Questions linger about USDA's handling of mad cow issue
- By Jerry Hagstrom
- July 13, 2004
- Comments
That criticism is directed not only at USDA's delays in issuing regulations to expand its program to test cattle for the disease, but also at apparent leaks of critical information when tests on animals raised questions about whether they might have the disease.
Agriculture Secretary Ann Veneman is scheduled to testify at the hearing, along with Agriculture Department Inspector General Phyllis Fong, who is conducting several investigations into the handling of the issue. Industry officials and a representative of the group Public Citizen will join them.
As part of an effort to increase its surveillance of bovine spongiform encephalopathy, USDA expanded its testing program June 1 to as many as 200,000 animals over the next 18 months. Twice in June, it announced animals had tested positive for mad cow in preliminary tests.
Although conclusive tests later determined neither cow was infected, the announcements of the preliminary tests caused some dramatic volatility in the cattle futures markets.
And although USDA refused to release details about the location, age or breed of either animal, those details soon surfaced in the livestock trade press.
The National Cattlemen's Beef Association supported USDA's decision to release the "inconclusive" results on the two animals while offering no further information unless a positive test result was confirmed.
But NCBA Washington lobbyist Chandler Keys said recently if USDA "has employees that are putting information to the media and it is not signed off on and if it is not pertinent they should be found out and disciplined."
Leo McDonnell, president of the Ranchers and Cattlemen's Action Legal Fund United Stockgrowers of America, said USDA should have anticipated those problems.
"Obviously, USDA's refusal to give information has led to a series of rumors and unofficial reports. This leaked information is attributed to the agency, and that puts USDA in a position of contradicting the very policies it said it would adhere to," he said.
"Why is a public announcement of an 'inconclusive' test appropriate, but the release of essential information regarding the age, breed, location and country of origin of the tested animal unsuitable for the public to know? The public has a right to know this basic information," added McDonnell, who sued USDA to force the department to follow its own legal procedures in plans to broaden imports from Canada to other beef products.
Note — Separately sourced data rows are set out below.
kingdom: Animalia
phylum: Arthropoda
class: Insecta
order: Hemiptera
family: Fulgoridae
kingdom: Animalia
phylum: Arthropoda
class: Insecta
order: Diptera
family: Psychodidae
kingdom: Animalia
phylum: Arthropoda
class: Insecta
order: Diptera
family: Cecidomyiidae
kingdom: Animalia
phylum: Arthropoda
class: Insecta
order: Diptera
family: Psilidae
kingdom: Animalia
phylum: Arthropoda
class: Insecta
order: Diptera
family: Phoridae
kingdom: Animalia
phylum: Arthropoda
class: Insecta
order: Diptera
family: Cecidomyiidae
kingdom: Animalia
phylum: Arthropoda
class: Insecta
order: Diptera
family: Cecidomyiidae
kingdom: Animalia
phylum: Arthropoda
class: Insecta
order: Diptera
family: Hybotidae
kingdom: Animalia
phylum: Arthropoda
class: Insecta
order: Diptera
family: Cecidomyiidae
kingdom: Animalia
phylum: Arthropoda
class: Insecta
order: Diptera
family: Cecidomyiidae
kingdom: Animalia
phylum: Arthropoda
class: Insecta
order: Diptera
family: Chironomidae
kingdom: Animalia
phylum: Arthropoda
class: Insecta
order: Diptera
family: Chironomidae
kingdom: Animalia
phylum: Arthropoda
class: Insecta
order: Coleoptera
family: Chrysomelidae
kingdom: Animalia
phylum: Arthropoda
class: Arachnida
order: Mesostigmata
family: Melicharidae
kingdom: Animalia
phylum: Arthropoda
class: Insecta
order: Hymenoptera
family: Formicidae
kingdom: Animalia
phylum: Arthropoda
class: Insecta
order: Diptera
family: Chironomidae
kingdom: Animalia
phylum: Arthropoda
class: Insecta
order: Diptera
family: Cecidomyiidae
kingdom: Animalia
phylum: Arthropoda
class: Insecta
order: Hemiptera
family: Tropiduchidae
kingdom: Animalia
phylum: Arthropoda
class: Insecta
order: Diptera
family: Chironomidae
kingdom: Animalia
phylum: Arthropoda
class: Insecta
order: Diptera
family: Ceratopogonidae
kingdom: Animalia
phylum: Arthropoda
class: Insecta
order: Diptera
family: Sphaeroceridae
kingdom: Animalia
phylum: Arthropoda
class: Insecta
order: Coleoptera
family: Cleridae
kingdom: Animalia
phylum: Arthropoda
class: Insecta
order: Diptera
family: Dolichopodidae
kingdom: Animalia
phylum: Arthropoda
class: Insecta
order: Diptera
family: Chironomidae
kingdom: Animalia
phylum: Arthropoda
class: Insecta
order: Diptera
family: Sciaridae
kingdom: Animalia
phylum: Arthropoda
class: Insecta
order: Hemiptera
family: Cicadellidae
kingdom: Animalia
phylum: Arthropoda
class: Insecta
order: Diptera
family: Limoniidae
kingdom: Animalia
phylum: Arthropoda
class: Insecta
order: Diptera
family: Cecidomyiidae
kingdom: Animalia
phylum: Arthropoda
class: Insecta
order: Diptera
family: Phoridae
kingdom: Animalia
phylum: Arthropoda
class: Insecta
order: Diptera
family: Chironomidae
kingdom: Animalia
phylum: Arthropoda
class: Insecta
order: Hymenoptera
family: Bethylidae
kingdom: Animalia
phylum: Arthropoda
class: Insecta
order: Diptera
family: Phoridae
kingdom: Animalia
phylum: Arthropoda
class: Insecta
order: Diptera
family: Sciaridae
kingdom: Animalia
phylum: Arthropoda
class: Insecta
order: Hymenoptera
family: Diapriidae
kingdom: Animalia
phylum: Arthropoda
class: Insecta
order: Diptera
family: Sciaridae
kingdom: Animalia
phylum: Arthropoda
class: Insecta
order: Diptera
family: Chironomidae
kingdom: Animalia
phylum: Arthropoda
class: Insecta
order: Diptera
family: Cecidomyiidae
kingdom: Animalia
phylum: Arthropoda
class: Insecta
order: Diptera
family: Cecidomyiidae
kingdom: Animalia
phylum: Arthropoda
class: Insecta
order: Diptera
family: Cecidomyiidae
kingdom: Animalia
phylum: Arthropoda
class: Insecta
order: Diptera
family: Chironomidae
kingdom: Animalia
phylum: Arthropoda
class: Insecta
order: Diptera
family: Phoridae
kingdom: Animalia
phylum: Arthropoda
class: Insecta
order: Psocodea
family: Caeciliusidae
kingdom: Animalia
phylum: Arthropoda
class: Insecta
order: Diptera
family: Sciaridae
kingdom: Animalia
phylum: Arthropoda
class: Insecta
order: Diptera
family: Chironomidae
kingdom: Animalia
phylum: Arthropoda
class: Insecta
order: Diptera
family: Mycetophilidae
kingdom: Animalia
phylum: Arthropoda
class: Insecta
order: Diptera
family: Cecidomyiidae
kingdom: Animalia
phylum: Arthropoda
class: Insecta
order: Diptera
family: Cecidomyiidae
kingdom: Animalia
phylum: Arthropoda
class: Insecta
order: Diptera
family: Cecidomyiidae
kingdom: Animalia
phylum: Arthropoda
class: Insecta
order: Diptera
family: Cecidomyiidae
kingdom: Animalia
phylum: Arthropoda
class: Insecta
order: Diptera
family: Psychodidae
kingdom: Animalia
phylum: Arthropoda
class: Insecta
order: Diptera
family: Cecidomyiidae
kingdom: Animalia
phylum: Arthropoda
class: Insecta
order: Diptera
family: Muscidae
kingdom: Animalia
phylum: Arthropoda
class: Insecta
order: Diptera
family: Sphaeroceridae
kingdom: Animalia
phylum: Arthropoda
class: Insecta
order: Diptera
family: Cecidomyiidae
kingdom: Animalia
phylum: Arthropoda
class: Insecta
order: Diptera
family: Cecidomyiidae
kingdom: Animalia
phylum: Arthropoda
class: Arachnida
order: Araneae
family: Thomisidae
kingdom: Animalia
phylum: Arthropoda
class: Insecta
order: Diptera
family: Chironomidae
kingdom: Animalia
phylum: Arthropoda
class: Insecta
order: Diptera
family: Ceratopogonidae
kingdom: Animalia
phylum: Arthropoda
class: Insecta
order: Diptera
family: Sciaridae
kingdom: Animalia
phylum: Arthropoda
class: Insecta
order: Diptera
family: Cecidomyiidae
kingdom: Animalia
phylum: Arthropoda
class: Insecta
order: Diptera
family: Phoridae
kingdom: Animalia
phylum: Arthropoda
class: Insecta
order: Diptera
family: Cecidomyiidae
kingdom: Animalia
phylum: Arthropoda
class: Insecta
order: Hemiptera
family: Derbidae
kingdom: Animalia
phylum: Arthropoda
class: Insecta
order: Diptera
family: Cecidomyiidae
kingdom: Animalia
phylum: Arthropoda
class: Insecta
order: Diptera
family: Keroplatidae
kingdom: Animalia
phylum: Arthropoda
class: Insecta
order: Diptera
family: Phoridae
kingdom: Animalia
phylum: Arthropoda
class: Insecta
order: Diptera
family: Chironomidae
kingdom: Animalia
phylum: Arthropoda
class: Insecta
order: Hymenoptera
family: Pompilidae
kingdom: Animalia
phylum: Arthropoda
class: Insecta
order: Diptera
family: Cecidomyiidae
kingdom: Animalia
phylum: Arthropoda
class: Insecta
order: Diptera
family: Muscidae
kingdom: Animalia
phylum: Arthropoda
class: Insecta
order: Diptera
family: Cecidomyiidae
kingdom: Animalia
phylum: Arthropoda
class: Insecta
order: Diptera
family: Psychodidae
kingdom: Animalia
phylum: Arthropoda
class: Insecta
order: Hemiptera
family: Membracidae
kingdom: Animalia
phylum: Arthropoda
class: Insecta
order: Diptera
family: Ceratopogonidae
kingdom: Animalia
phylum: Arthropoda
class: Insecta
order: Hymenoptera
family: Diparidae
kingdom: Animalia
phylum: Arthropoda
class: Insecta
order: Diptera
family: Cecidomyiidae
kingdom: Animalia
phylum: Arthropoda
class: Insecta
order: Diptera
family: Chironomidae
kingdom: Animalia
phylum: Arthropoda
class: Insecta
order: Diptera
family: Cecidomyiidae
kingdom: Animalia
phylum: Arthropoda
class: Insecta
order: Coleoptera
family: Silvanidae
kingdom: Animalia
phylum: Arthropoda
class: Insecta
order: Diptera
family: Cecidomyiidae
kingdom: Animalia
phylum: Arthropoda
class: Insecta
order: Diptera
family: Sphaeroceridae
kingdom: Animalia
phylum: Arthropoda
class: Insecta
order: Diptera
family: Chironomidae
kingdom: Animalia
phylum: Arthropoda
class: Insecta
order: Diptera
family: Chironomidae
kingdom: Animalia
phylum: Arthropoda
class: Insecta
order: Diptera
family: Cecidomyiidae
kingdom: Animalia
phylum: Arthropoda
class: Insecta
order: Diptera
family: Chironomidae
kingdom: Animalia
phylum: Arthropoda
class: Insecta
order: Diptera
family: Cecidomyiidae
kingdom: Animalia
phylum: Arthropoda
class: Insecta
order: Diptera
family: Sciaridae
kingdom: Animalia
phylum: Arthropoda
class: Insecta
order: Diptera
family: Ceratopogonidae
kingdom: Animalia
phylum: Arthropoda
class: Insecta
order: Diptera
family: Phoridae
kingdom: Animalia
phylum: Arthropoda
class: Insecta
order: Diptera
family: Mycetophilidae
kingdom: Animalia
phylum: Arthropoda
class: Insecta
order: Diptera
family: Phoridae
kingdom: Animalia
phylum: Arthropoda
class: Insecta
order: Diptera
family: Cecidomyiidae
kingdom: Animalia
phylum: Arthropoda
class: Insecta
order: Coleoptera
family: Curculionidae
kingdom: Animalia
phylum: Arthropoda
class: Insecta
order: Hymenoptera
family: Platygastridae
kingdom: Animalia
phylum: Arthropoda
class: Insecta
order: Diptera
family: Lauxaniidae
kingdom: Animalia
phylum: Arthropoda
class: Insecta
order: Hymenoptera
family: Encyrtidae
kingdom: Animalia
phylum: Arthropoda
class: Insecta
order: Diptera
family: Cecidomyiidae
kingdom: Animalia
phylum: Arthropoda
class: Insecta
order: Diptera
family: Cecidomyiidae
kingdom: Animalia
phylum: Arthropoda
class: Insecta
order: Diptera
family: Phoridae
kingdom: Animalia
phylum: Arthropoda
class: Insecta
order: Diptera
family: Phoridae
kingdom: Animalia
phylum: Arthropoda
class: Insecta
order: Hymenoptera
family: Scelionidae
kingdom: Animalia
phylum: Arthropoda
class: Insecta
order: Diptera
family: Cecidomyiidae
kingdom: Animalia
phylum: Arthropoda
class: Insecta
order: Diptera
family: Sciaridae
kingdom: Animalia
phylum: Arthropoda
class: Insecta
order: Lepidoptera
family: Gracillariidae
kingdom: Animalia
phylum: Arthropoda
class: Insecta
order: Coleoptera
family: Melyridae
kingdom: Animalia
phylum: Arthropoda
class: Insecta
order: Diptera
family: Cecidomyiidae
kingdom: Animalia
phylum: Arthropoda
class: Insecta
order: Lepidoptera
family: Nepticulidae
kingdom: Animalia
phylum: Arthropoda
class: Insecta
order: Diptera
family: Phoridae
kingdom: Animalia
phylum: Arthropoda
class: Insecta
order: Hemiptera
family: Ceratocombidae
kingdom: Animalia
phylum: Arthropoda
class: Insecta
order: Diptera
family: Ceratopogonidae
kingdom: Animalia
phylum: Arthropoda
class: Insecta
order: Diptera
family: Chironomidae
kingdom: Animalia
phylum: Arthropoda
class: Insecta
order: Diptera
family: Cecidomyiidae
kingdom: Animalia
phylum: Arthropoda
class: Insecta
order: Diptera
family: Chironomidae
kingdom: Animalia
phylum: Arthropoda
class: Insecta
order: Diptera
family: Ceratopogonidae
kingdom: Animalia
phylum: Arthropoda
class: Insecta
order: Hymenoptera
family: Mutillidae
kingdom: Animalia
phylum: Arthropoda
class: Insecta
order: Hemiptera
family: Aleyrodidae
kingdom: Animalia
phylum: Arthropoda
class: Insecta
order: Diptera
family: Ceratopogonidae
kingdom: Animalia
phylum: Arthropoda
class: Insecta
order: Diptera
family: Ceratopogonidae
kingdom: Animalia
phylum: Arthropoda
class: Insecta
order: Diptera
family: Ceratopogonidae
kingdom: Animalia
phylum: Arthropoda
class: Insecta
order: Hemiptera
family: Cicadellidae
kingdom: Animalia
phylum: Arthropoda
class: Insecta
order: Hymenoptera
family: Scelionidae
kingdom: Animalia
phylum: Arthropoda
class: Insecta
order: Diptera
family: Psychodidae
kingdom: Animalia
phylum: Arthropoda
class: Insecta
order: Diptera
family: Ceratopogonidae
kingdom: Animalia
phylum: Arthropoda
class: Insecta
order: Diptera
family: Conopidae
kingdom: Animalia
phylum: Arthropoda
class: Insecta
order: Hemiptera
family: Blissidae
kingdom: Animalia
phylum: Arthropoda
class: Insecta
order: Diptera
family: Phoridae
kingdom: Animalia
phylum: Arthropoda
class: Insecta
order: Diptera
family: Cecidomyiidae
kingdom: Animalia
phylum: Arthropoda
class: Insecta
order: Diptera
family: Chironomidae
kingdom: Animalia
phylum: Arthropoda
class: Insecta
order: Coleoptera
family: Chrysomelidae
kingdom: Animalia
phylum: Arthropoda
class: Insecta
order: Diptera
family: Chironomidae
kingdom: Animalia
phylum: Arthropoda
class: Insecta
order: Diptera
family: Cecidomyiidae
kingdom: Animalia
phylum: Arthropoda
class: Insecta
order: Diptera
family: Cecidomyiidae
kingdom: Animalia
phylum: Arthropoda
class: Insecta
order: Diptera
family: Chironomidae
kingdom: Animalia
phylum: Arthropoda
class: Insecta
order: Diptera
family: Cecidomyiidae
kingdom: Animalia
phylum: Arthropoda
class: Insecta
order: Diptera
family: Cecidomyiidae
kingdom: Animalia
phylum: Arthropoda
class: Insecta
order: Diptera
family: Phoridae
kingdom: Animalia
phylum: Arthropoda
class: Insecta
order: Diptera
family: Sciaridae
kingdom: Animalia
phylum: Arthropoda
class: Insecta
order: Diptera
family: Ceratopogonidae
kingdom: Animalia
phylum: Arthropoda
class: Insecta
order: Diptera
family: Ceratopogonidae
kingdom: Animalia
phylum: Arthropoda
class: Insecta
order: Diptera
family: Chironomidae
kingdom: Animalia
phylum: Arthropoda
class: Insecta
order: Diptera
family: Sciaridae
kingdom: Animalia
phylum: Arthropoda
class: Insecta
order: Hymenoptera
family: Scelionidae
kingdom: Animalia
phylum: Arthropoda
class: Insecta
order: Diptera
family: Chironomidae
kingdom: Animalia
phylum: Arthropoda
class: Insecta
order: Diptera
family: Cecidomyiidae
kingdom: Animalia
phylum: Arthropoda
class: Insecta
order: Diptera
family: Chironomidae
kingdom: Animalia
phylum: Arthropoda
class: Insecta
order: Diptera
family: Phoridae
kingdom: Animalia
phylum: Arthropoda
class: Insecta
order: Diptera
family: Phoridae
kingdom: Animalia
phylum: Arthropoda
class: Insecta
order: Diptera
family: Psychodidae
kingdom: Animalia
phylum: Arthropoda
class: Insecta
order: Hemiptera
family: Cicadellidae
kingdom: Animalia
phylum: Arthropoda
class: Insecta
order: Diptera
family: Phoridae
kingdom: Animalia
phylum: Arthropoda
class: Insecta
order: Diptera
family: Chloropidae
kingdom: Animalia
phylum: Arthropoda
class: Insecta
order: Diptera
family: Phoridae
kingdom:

In another criticized action, the Agriculture Department and the Food and Drug Administration announced plans in January to tighten regulations for animal feed. But the announcement was delayed until last Friday. Then they issued only a notice of "proposed" rulemaking, rather than making the new rules effective immediately.
"Six months have passed since USDA said it would require safer cattle feed," McDonnell said in a news release issued Friday.